Saturday, April 23, 2016 | 2 a.m.
The arching column of more than 100 red, white and black balloons hanging above the stage shrunk to a pair of miniature bouquets on each side. A row of 20 cheerleaders welcoming guests diminished to a scattered set of less than 10.
UNLV crammed new basketball coach Marvin Menzies’ introductory press conference Friday into the overhang of the Mendenhall Center, a much different scene from two weeks ago when Chris Beard held court over the spacious practice floors.
There was no hiding that UNLV went from spectacle setting with its first hire for the same position this month the to settling with the second.
“Bottom line is, I wasn’t the first choice,” Menzies admitted. “But I guarantee you I was the coach who wanted this job the most out of the candidate pool.”
That’s the thing about settling — Sometimes it spells success. Rebels’ fans have largely derided the hiring of the former Lon Kruger assistant away from New Mexico State.
The pessimists could use Friday’s proceedings to bolster their case. Menzies didn’t speak with the same lightning bolts of magnetism as Beard.
But those strikes have already passed without ever touching ground. Menzies’ continuous thunder of assertions regarding how badly he wanted the UNLV job should have been every bit as convincing.
In the end, he sounds like he could be the one to weather the looming storm of struggles long enough to get UNLV back towards its sky-high potential.
“I’m no John Wooden but he wasn’t their first choice either,” the UCLA alumnus laughed. “I don’t know if you guys know your history books. I’ll try to be John Wooden.”
It was a joke, but Menzies doesn’t need to be John Wooden. Doesn’t need to be Kruger, either.
He can be almost exactly who he was at New Mexico State, and surprise at UNLV. Some of the people declaring the Menzies hire a disaster are undoubtedly the same ones who complained when Dave Rice got the gig over Reggie Theus five years ago.
Theus’ only selling point at the time was a flash of success in two seasons at New Mexico State. Menzies succeeded Theus and exceeded his accomplishments, reaching five NCAA Tournaments in nine years.
That his Aggies teams never won a game once there borders on inconsequential. Guiding New Mexico State to a No. 13 seed or better four times, and coming within three points of knocking off eventual Final Four team Michigan State in 2010, is perhaps more difficult than getting UNLV through to the Sweet 16.
Las Vegas versus Las Cruces; think about it.
“I think we have several advantages here that we didn’t have there,” Menzies said.
Menzies peered out over the Mendenhall Center shortly after that statement, and a pair of fans remarked on the emotion in his eyes. Menzies’ actions outshined his words in illustrating his excitement about UNLV.
Here’s a coach who got passed on for the opportunity the first time around and signed a contract extension at his existing post. New Mexico State was coming off of a conference title and required no recruiting for next season with every player returning.

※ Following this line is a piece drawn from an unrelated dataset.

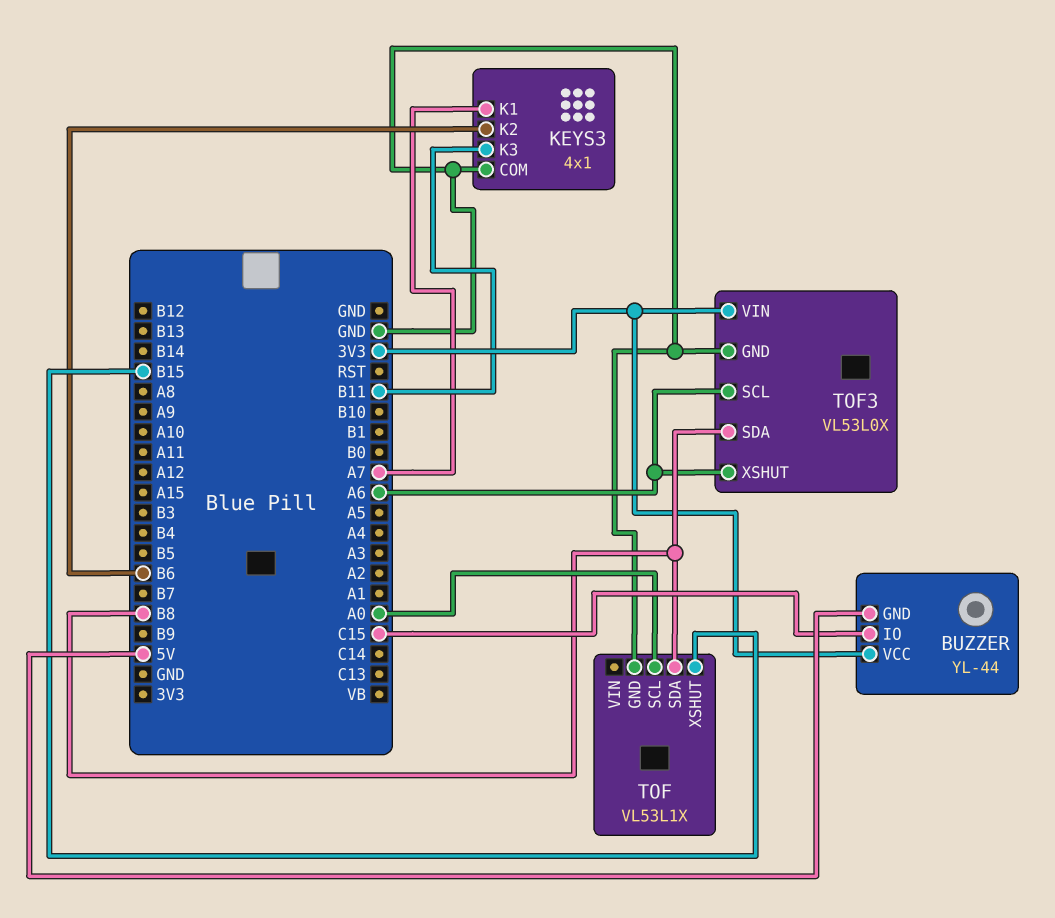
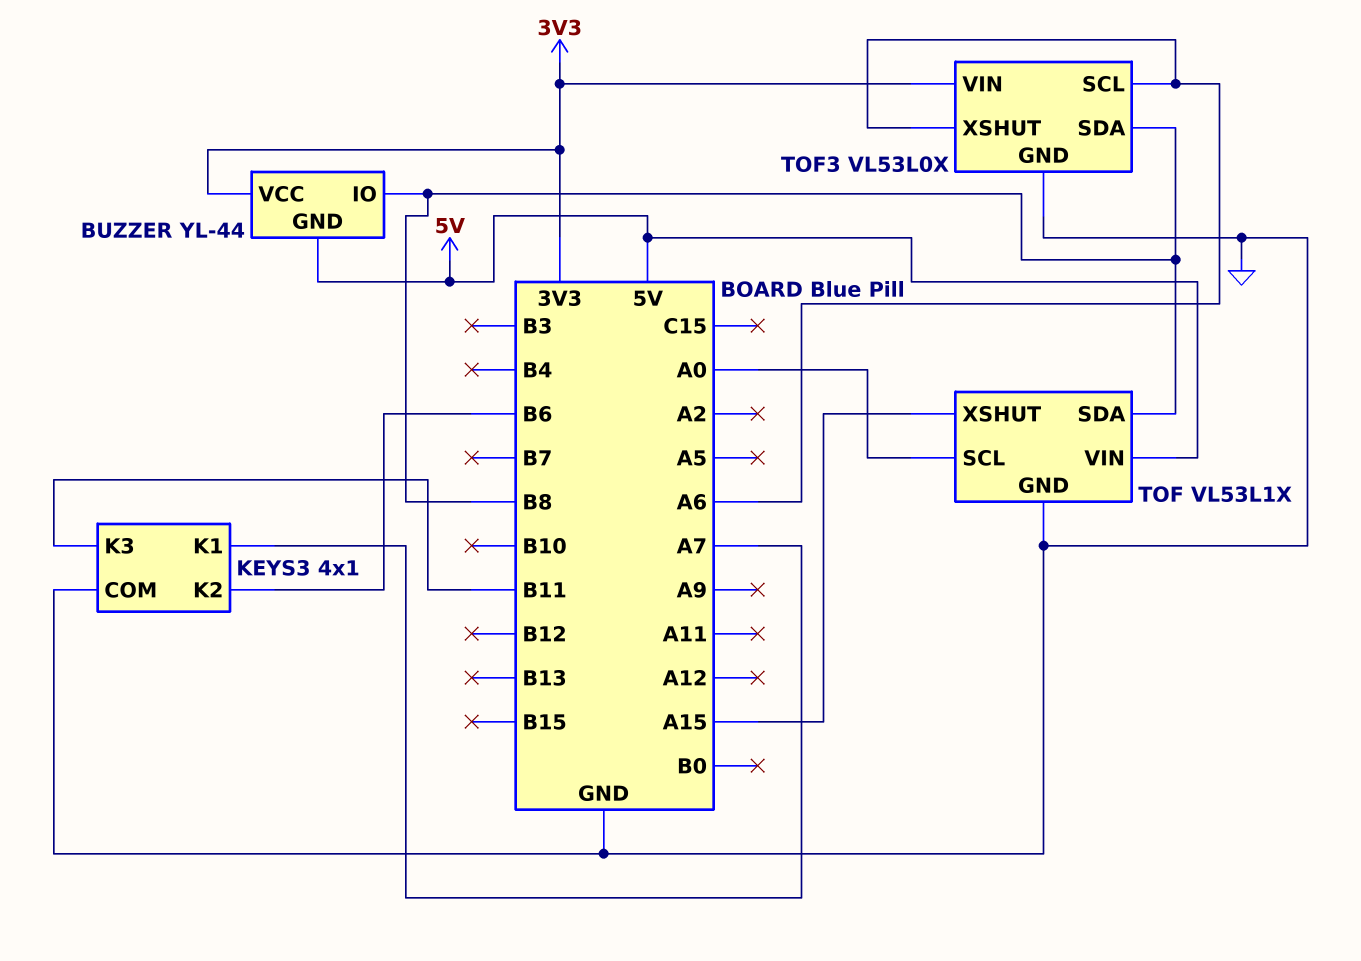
BUZZER pin IO: C15 -> B8
TOF pin VIN: none -> 5V
TOF pin XSHUT: B15 -> A15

From afar, he watched a circus at UNLV that the stilted clown campaigning for the firing of Athletic Director Tina Kunzer-Murphy outside of Friday morning’s Board of Regents meeting couldn’t come close to mimicking. Beard departed after a week, leaving UNLV’s roster situation — currently comprised of only three scholarship players — even more dire.
And yet after it all, Menzies never hesitated or experienced second thoughts about pursuing the UNLV job again when it reopened. He claimed there wasn’t another college in the world where he would rather coach.
“Somebody told me, ‘Sometimes, it (takes) a left turn to get it right,” Kunzer-Murphy said.
Kunzer-Murphy has rightfully taken a lot of heat for the mess that’s played out with the coaching position, but that might have been one of the more accurate messages shared on Friday. The circuitous route may have yielded neither the most electrifying result nor the desired endpoint for the majority of fans.
But that doesn’t make Menzies a defenseless detour. He has a realistic chance to deliver at a destination he’s driven towards his entire career.